Капитан, размякший от предвкушения отдыха, сидел в расстёгнутом кителе, устало развалясь на стуле.
— Фамилия, имя, отчество, дата рождения, место проживания. — отчекрыжил он на автомате, насупился и зашуршал полицейскими «трактатами», пробегая глазами рукописный текст.
Вдруг его взгляд остановился, как вкопанный. Голубые глаза выкатились и застыли двумя леденцами, светлые ресницы затрепыхались ночными мотыльками. Рука невольно потянулась к фуражке, что лежала кверху дном, испаряя праведный пот.
— Та-а-ак… — тихо вымолвил офицер и напрягся, точно ягуар перед прыжком. Он тщательно умостил на русой голове фуражку, выровнял козырёк, застегнул китель с медалью «За смелость во имя спасения», прищурился и навис глыбой над столом.

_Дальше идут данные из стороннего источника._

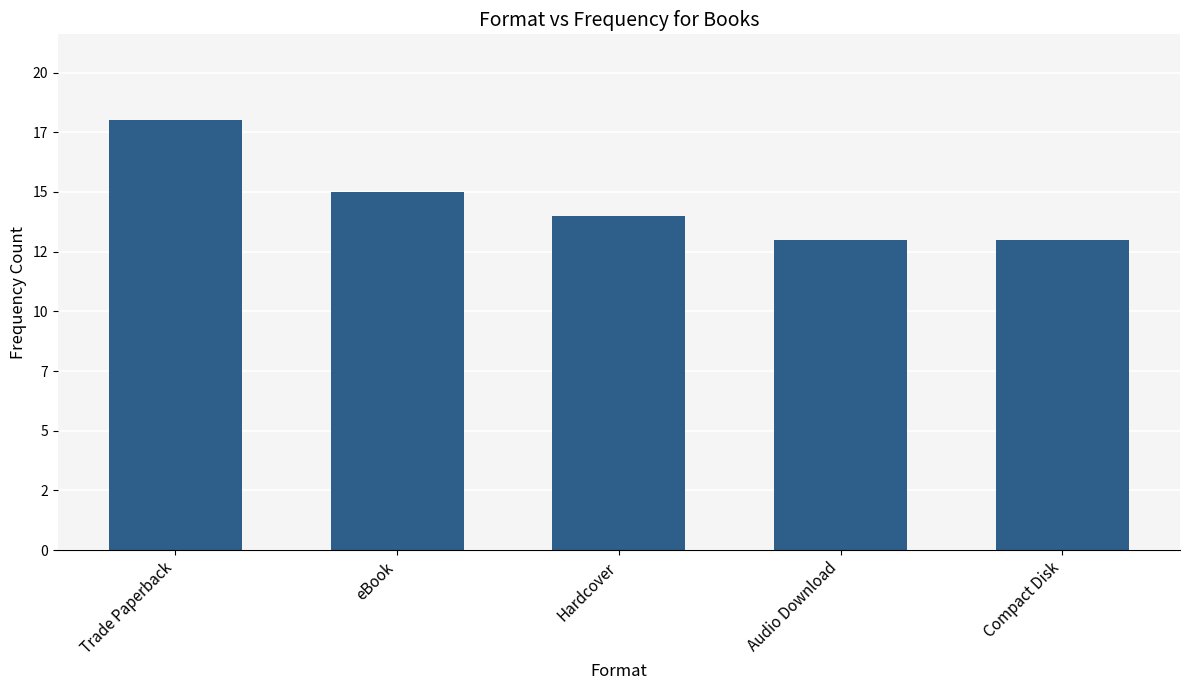

How many data points does each series have?

5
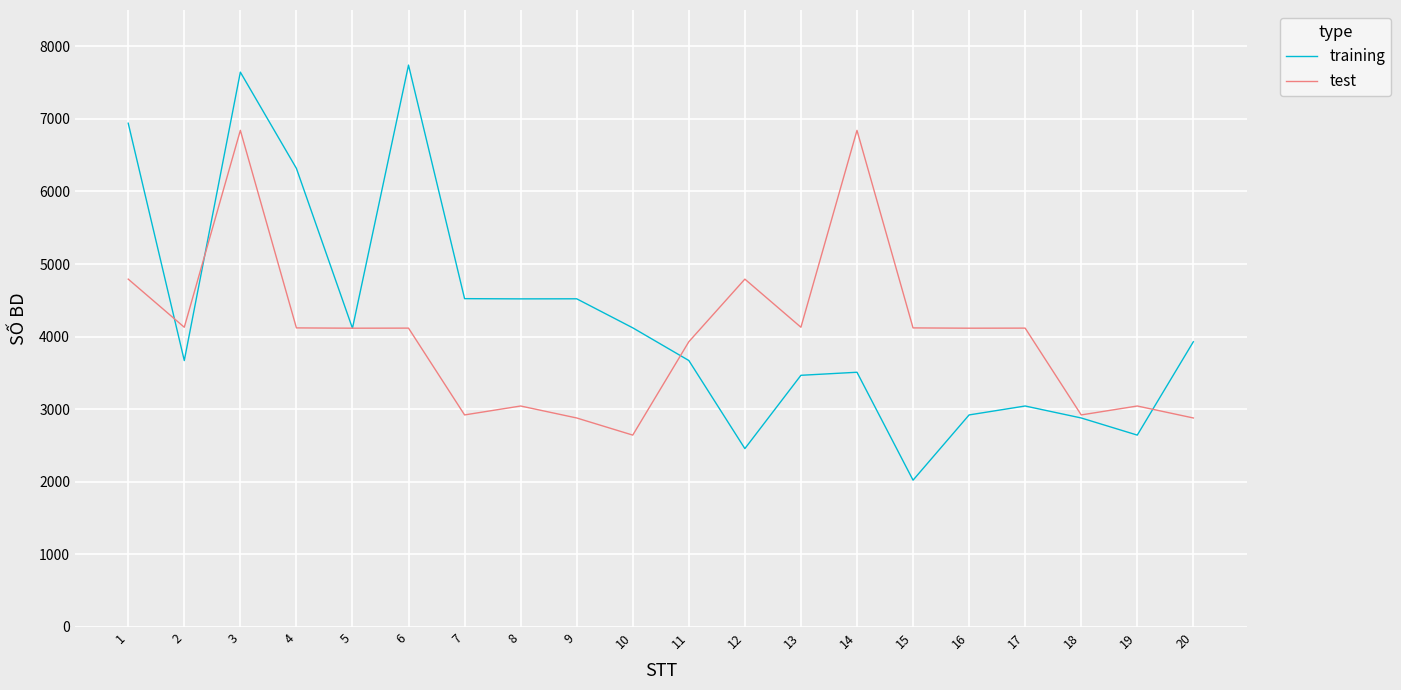

List the series in order of their peak value, highest first.

training, test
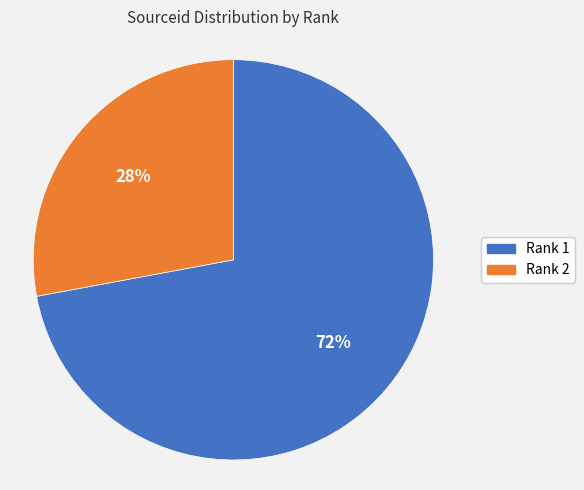

To the nearest percent, what is the difference between the largest and smallest slice percentages?

44%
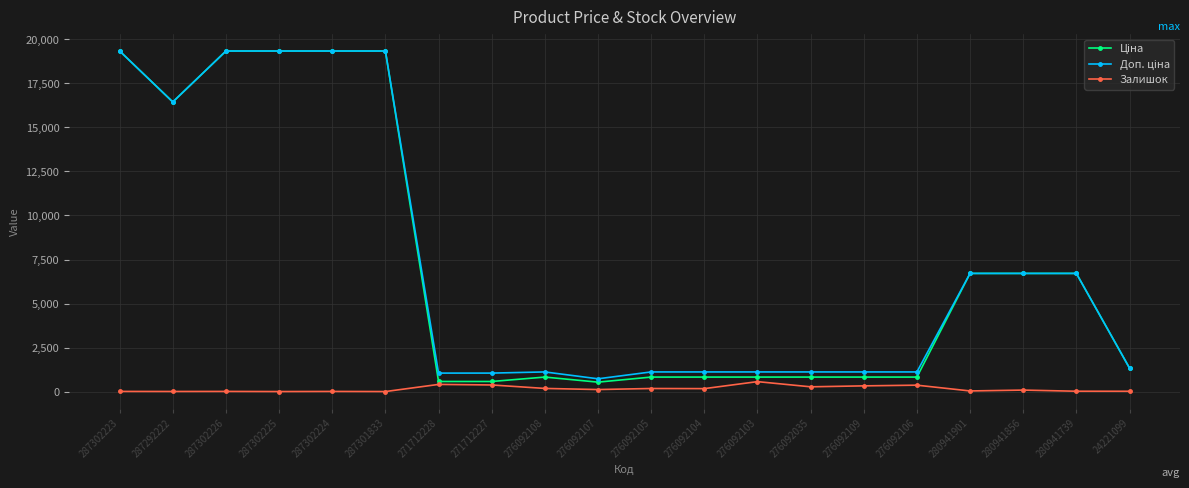

What is the maximum value shown in the chart?

19343.1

— Что же вы, гражданин… Как вас по имени отчеству?.. не подчиняетесь правоохранительным органам? На то она и полиция, чтобы следить за порядком, за исполнением законов и указов во всех сферах гражданской жизнедеятельности, привлекать нарушителей, оберегать мирных горожан от… от… и не только! — тут медвежья лапа служителя закона указала почему-то на потолок.
Семён упёрся больными глазами в стол и сделал вид, что ничего не услышал. Он действительно не слышал, что ему говорил монотонным баском большой человек в форме. Содержание сказанного до него не доходило. Знакомы были лишь отдельные слова, чуждая речь звучала, как рокот прибоя, убаюкивающе.